Contos Tradicionaes do Povo Portuguez/Cahiu-me na minha catulinha
De uma vez andava uma gallinha a esgravatar no chão, e caiu-lhe um bocado de caliça em cima da cabeça; a gallinha espantada botou a fugir, e encontrou um gallo que lhe perguntou:
— Para onde vaes a fugir, comadre gallinha?
Ella respondeu:
— Caiu-me na minha catulinha! É o céo que está a cair aos pedaços.
O gallo pôz-se tambem a fugir com a gallinha; encontraram um porco, que andava á landra, e assim que os viu, perguntou:
— Para onde ides a fugir? tão azinha?
— Caiu-me na minha catulinha. Está o céo a cair aos pedaços.
O porco tambem foi com elles; encontraram um gato, que lhe perguntou:
— Para onde ides a fugir tão azinha?
Respondeu a gallinha:
- Caiu-me na minha catulinha! Está o céo a vir abaixo aos pedaços.
O gato foi tambem a fugir com elles todos; e assim foram encontrando um pato, uma raposa, uma cabra, uma ovelha que iam todos juntos por esse mundo fóra.

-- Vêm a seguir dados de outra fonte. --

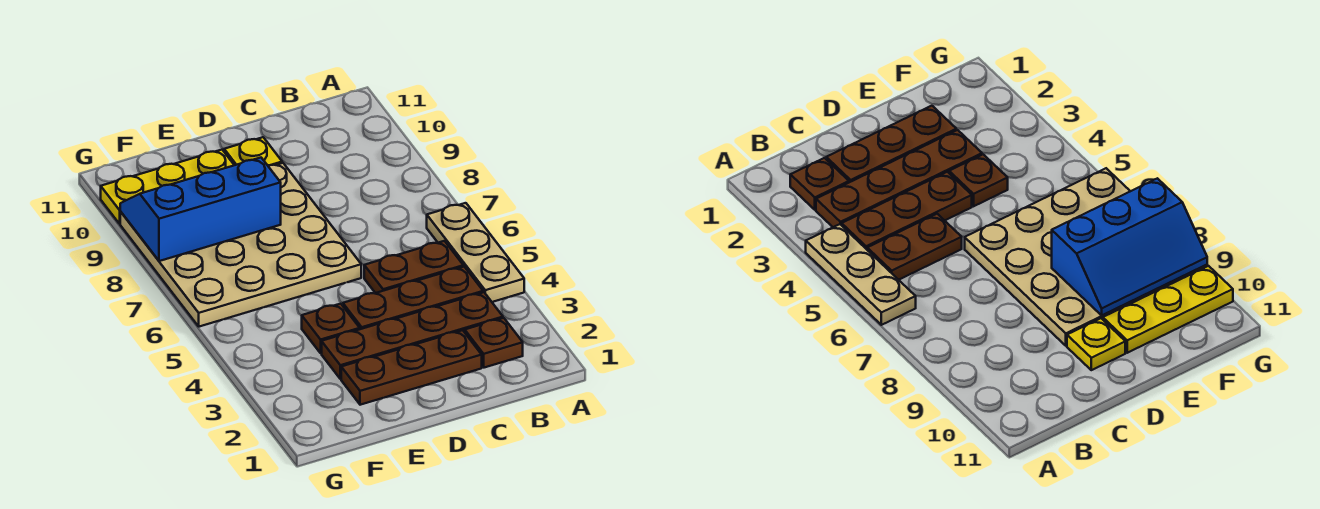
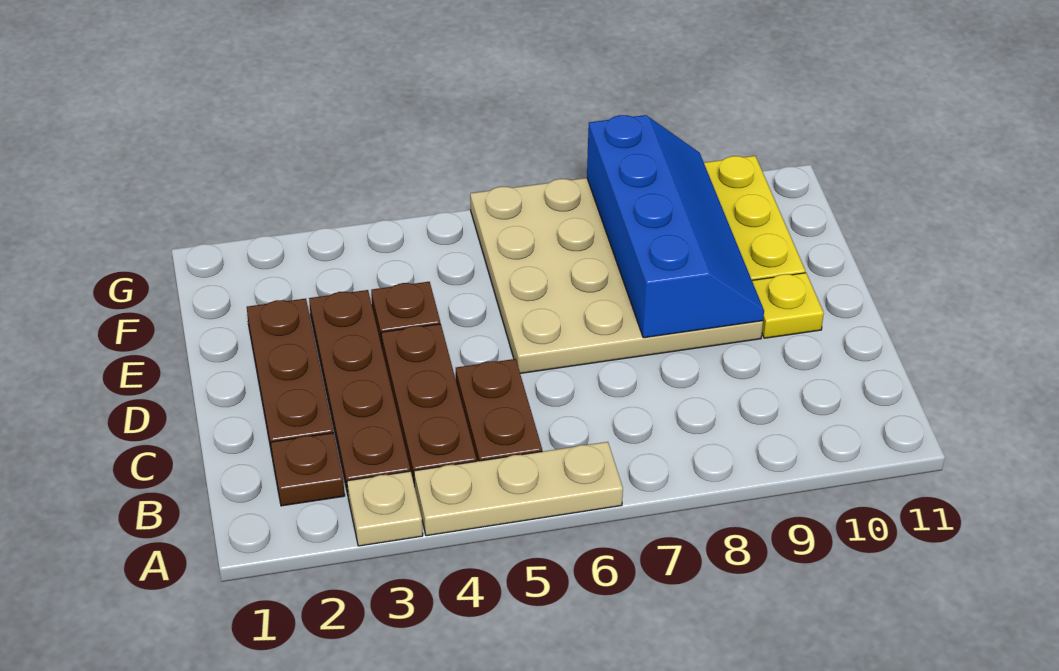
none -> tan 1x1 plate [347,471,423,546]
blue 2x3 slope [120,158,281,261] -> blue 2x4 slope [587,115,764,338]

Até que encontraram um cão, que lhes perguntou:
— Para onde é que vae toda esta romaria?
Respondeu a gallinha:
— É o céo que está caindo aos pedaços. Caiu-me na minha catulinha.
Todos os outros animaes diziam que nada tinham visto, mas que era a gallinha que lh'o dizia. Disse então o cão:
— Não vão mais para diante, e fiquem aqui debaixo da cama da minha velha, até vêr em que as cousas param.
Lá ficaram. A velha, de noite, coçava-se com as pulgas, e a cama rangia. Os animaes com medo de que caisse o céo aos pedaços, faziam muita bulha,
A gallinha cacarejava,
e o gallo cantava,
e o porco roncava,
e o gato miava,
e o pato grasnava,
a raposa regougava,
a cabra berrava,
a ovelha balava,
o cão ladrava,
e a velha dizia:
— Mal hajas tu cão,
Que não agradeces
O bem que ti fão.
(Porto.)
Notas
[editar]95. Cahiu-me na minha catulinha. — Acha-se tambem nos Contes populaires de la Grande Bretagne, de Brueyre, p. 377.